State’s average collection has dipped to Rs 933-crore against the committed Rs 1,787-crore per month, according to government records.
Manish Tiwari | Chandigarh
In what appears to be a major crisis, Punjab has been suffering a deficit of 48 per cent in revenue collection per month after the implementation of GST (Goods and Services Tax), the biggest tax reform introduced on July 1, 2017, by the Centre to make “one nation, one tax” in the country, it is learnt.
The state’s average collection per month has dipped to Rs 933 crore against the committed collection of Rs 1,787 crore, official figures reveal.
Maintaining the shocking revenue dip, Finance and Planning Minister Manpreet Singh Badal had informed the 15th Finance Commission that such a huge gap has arisen primarily on account of the discontinuation of state levies such as purchase tax and ID fee on food grains which totalled nearly 25 per cent of state’s base year revenue and have found no replacement in GST.
“While Punjab’s problem is particularly acute in the GST regime, nearly all states are facing some deficits that will only aggravate over the years and the compensation cess will fall woefully short to meet the rising deficits,” said Manpreet, adding the challenge is huge and need to be addressed right away even while it is possible to modulate GST.
In his presentation to the Finance Commission, Punjab’s Finance Minister had recommended relatively higher rate of SGST. “It seems that the equal rates of CGST and SGST, that are prevalent now, may need to make way for a relatively higher rate of SGST, which may be so chosen that at
least the top half of the state do not need may compensation. A recommendation from the Finance Commission will provide a catalyst for this change,” he pressed.
For the states like Punjab where the position is more aggravate, Finance Commission was urged to recommend a
graded compensation tapering formula to the Centre beyond June, 2022.
Manpreet said he was often advised to increase the rates of taxes that are outside the GST that constitute nearly 50 per cent of state’s total tax revenues. “This suggestion remains largely unworkable, particularly for state likes Punjab, with relatively smaller territories. The constitutional amendment relating to GST has also done away with Entry 52 relating to imposition of tax for the entry of goods in any local area. Ideally, this entry should have been removed only for goods that were included in GST. However, it applies to all goods. As a result, it is possible for even excluded petroleum products to come into s state with all taxes legitimately going to the origin state. Moreover, any comparative increase in tax rates makes smuggling from neighbouring states for more attractive,” the Finance Minister had stressed.

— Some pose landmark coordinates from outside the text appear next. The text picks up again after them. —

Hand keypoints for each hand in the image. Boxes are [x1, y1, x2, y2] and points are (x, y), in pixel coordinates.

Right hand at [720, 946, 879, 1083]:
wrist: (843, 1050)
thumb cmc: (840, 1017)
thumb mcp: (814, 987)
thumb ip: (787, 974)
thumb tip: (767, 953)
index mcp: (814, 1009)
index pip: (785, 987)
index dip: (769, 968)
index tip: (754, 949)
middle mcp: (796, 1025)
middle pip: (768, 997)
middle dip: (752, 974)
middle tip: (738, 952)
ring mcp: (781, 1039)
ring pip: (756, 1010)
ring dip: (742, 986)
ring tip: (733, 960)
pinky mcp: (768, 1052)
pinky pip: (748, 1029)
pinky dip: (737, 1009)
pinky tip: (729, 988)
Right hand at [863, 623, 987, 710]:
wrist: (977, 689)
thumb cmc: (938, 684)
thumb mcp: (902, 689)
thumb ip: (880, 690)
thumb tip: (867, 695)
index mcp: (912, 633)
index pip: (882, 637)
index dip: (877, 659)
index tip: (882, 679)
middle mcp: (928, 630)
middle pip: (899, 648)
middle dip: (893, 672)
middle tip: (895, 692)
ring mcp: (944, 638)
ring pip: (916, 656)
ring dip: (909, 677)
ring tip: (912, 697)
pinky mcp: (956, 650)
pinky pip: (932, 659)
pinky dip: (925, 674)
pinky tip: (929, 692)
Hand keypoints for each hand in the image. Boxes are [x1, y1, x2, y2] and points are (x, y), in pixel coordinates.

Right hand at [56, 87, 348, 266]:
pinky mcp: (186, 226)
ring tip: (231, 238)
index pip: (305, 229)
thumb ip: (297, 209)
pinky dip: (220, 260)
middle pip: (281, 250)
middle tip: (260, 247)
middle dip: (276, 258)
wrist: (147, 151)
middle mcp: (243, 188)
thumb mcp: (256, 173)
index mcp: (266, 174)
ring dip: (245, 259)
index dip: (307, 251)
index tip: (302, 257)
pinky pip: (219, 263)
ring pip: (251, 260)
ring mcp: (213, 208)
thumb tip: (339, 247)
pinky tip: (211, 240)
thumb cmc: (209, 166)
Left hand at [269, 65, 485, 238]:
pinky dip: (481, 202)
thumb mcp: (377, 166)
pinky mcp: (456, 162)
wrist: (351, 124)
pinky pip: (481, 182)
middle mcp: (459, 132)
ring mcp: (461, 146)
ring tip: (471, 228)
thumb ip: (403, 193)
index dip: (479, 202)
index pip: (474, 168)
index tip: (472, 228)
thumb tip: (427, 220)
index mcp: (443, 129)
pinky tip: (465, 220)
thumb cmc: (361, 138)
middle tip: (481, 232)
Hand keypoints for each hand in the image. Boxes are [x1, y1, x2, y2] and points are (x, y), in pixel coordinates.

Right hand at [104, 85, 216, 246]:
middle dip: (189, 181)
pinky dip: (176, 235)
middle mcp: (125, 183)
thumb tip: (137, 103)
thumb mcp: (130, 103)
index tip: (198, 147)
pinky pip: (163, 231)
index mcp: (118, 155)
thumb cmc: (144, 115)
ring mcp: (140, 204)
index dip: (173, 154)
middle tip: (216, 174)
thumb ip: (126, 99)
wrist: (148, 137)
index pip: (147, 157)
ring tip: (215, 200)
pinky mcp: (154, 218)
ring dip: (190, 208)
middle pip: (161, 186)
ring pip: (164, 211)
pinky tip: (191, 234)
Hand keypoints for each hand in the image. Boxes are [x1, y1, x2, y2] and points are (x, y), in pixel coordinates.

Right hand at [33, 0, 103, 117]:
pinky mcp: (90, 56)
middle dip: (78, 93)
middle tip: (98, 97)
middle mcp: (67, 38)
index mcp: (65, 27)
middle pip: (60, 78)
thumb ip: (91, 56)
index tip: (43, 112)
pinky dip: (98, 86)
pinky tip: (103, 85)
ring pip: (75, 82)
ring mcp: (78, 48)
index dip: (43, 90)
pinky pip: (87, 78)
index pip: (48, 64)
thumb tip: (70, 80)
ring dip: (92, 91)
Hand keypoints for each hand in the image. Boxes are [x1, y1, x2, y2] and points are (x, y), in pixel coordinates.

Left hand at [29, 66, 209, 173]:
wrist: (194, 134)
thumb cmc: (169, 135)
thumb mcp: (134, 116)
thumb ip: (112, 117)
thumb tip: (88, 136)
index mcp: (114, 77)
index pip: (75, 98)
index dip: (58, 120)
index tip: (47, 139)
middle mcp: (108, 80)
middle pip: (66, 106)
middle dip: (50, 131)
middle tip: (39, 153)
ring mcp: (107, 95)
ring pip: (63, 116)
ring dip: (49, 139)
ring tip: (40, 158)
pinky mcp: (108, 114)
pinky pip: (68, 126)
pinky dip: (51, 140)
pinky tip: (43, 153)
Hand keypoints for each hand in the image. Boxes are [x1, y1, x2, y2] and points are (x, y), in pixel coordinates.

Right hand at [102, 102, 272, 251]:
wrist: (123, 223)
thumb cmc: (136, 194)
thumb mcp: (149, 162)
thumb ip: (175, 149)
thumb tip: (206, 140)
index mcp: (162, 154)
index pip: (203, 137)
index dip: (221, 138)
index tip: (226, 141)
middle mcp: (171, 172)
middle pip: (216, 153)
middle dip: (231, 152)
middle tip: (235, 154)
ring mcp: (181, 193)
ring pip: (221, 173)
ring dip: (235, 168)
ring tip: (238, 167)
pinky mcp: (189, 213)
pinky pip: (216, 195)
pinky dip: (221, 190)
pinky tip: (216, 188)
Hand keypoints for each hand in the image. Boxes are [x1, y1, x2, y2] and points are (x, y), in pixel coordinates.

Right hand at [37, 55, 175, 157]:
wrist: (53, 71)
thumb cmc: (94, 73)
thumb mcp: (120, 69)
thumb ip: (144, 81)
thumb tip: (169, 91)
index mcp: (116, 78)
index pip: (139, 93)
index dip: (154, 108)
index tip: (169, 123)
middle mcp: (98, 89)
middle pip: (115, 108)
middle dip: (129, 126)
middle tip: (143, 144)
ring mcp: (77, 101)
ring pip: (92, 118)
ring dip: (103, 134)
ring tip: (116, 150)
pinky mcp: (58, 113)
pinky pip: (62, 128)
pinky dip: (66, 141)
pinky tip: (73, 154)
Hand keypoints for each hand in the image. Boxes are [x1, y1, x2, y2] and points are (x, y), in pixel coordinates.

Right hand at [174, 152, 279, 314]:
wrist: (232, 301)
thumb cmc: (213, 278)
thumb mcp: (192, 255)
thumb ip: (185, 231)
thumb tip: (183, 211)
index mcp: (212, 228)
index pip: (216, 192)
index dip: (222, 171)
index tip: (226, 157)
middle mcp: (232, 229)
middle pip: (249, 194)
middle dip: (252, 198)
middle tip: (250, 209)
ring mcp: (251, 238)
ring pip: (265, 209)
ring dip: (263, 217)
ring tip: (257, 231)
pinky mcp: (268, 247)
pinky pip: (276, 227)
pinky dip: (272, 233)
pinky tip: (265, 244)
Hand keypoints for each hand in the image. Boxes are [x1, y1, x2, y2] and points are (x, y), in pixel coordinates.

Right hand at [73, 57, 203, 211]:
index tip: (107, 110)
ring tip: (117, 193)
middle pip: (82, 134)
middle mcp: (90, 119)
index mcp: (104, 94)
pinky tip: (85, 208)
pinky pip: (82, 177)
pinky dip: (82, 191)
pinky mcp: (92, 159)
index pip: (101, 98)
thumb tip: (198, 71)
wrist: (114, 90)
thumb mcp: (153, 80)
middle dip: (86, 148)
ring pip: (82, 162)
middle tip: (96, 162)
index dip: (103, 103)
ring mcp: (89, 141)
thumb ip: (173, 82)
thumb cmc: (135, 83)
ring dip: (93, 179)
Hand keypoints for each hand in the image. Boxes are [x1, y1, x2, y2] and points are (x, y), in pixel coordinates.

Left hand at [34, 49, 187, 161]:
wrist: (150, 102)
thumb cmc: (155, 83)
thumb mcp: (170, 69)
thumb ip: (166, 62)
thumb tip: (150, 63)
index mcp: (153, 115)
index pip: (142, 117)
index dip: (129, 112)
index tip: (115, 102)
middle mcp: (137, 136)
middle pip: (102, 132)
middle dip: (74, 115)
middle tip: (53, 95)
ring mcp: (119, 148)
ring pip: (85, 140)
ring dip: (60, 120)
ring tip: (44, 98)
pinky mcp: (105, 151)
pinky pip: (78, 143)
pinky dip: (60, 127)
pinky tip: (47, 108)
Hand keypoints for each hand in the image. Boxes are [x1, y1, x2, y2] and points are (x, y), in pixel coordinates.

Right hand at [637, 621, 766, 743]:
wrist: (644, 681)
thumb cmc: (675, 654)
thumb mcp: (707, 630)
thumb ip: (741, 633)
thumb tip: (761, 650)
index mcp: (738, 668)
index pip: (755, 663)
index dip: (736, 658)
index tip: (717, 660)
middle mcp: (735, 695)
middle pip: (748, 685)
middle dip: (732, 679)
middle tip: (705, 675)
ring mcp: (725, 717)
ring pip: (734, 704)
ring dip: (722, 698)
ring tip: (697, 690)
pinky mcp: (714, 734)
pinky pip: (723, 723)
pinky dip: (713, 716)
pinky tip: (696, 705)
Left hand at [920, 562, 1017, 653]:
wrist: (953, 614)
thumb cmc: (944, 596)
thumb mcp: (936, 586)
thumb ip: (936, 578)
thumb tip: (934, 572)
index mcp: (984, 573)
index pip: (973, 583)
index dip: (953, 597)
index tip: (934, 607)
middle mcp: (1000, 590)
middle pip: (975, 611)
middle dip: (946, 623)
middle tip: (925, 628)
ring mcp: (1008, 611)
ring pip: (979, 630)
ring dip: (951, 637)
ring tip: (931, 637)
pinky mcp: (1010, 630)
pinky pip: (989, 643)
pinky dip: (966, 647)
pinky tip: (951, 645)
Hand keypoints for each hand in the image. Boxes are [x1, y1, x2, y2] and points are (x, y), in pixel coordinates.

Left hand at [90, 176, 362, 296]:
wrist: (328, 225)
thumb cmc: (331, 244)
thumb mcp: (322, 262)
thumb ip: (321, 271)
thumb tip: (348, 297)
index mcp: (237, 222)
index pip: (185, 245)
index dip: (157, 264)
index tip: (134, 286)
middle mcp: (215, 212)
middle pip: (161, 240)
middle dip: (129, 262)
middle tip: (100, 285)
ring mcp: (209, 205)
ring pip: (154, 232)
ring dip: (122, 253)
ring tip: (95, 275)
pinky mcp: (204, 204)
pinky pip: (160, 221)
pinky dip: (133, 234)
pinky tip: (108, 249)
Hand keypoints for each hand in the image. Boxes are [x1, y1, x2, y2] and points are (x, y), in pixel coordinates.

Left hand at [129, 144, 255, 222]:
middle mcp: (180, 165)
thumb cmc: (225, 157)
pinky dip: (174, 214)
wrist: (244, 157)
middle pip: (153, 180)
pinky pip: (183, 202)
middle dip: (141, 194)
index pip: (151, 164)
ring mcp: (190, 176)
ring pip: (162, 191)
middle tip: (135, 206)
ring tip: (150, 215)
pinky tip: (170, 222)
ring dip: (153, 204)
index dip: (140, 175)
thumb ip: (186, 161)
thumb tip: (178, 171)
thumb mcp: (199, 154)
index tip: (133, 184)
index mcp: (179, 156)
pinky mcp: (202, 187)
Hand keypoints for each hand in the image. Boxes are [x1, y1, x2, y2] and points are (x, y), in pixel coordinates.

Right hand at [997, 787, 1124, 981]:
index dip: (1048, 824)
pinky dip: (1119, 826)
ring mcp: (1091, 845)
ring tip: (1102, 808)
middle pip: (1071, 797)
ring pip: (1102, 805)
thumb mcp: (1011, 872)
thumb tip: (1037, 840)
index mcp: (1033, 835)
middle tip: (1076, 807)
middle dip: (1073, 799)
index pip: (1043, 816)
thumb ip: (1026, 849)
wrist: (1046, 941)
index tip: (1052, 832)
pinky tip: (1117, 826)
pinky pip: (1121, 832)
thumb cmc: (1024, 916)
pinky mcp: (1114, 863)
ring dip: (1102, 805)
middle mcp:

He also reminded the 15th Finance Commission that the 13th Finance Commission had recommended a GST rate of 5 per cent for the Centre and 7 per cent for the states. Even the Arvind Subramanian Committee recommended a RNR of 7 per cent for Centre and 8 per cent for the states in a single rate structure and a standard rate of 8 per cent for Centre and 9 per cent for the states in a dual structure.
Bringing on record that Punjab has taken the maximum hit post GST, Manpreet said Punjab rank highest amongst all the states with a shortage of 37 per cent during 2017-18 and 36 per cent for the current year. The figures would have been much higher but for the adjustment made in pursuance to a decision of the GST Council to provisionally distribute the unused IGST on 50:50 basis between Centre and the States. “This amount will not be available in future years barring a miniscule portion, once the opening balance of IGST starts equalling the closing balance,” Manpreet noted.